Screenshot 2019-04-17 13.10.46

IBM
IBM have a number of machine learning tools, one of them being a long standing member of the machine learning community, SPSS Modeler. Other machine learning tools include Watson Studio, IBM Machine Learning for z/OS, and IBM Watson Explorer.












Google
Google have a large number of machine learning solutions including everything from traditional machine learning, into NLP, in Image processing, Video processing, etc. It’s a long list. Many of these come with various APIs to access these features. Most of these revolve around their Google AI Cloud offering. But sticking with the tools and workbenches we have AI Platform Notebooks, Kubeflow, and BigQuery ML.

TensorBoard
TensorBoard is a suite of tools for graphical representation of different aspects and stages of machine learning in TensorFlow.















Amazon
A bit like Goolge, Amazon has a large number of solutions for machine learning and AI, and most of these are available via an API or some cloud service. Amazon SageMaker is their main service.











Looker
Looker connects directly with Google BQML reduces additional complexity for data scientists by eliminating the need to move outputs of predictive models back into the database for use, while also increases the time-to-value for business users, allowing them to operationalize the outputs of predictive metrics to make better decisions every day.











Weka
Weka has been around for a long time and still popular in some research groups. Weka is a collection of machine learning algorithms for data mining tasks.

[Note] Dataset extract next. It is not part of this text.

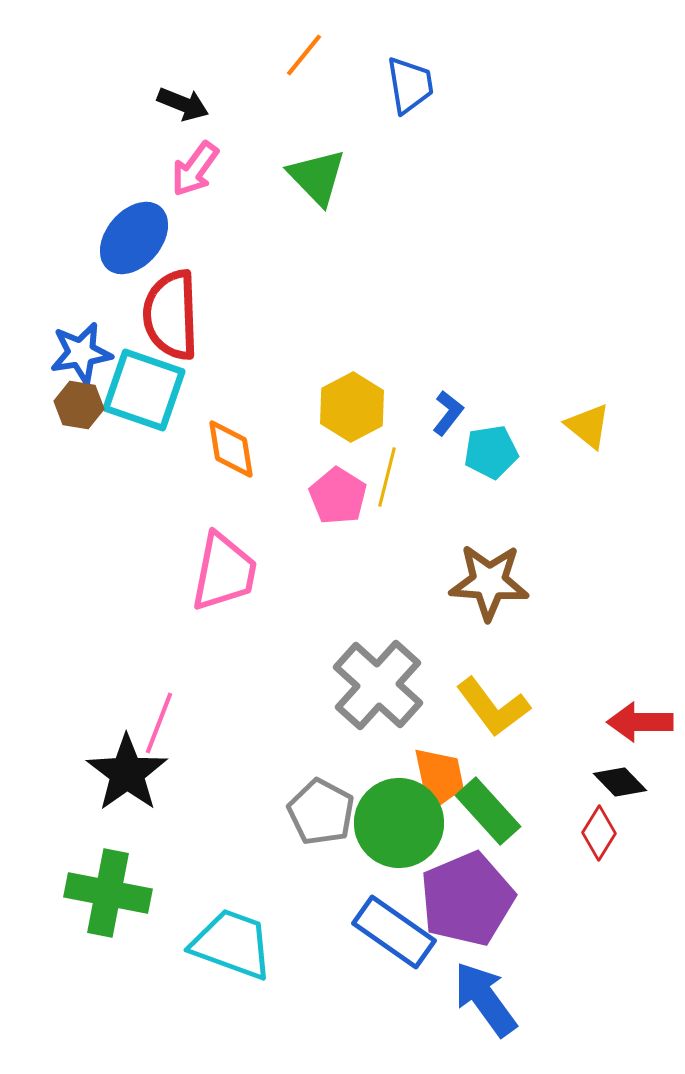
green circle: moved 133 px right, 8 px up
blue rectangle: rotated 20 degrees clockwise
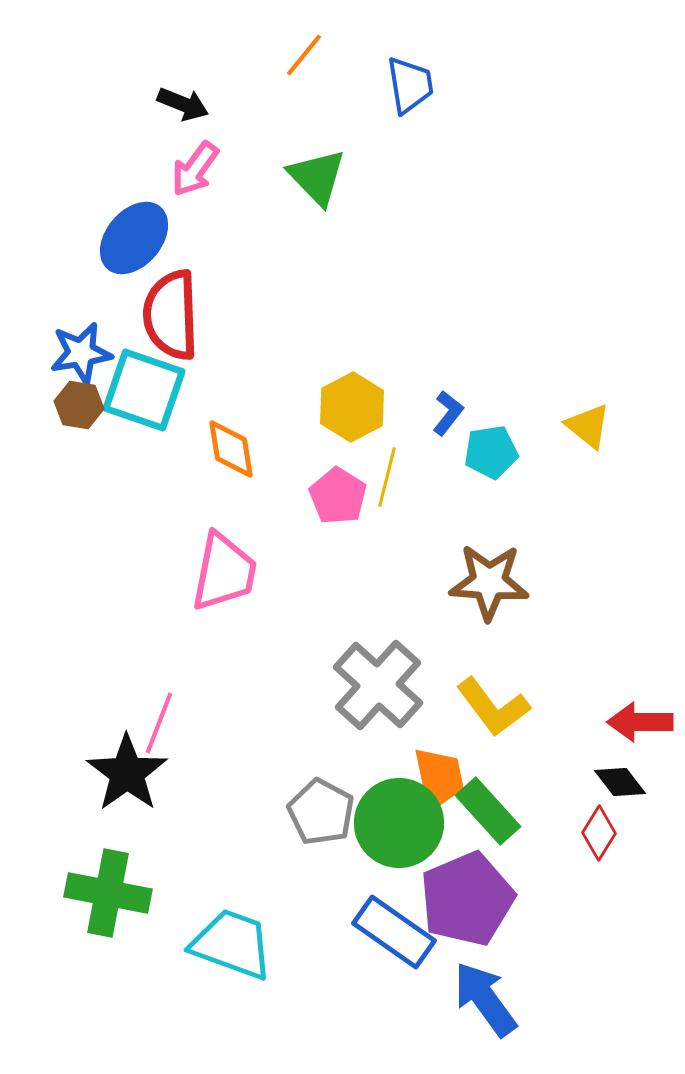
black diamond: rotated 6 degrees clockwise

It contains tools for data preparation, classification, regression, clustering, association rules mining, and visualization.














 






RapidMiner
RapidMiner Studio has been around for a long time and is one of the few more visual workflow tools (that everyone else should be doing).

Databricks
From the people who created Spark, we have another notebook solution for your machine learning projects called Databricks Workbench.










KNIME
KNIME Analytics Platform is the open source software for creating data science applications and services.











Dataiku
Dataiki Data Science (DSS) is a collaborative data science software workflow platform enabling data exploration, prototyping and delivery of analytical and machine learning solutions.












I’ve not included the tools like R Studio and Notebooks in this list as they don’t really address the aims listed above. But you will notice a lot of the above solutions are really Jupyter Notebooks. Most of these vendors have a long way to go to make the tasks of machine learning boring.

This list does not cover all available tools and workbenches, but it does list the most common one you will come across.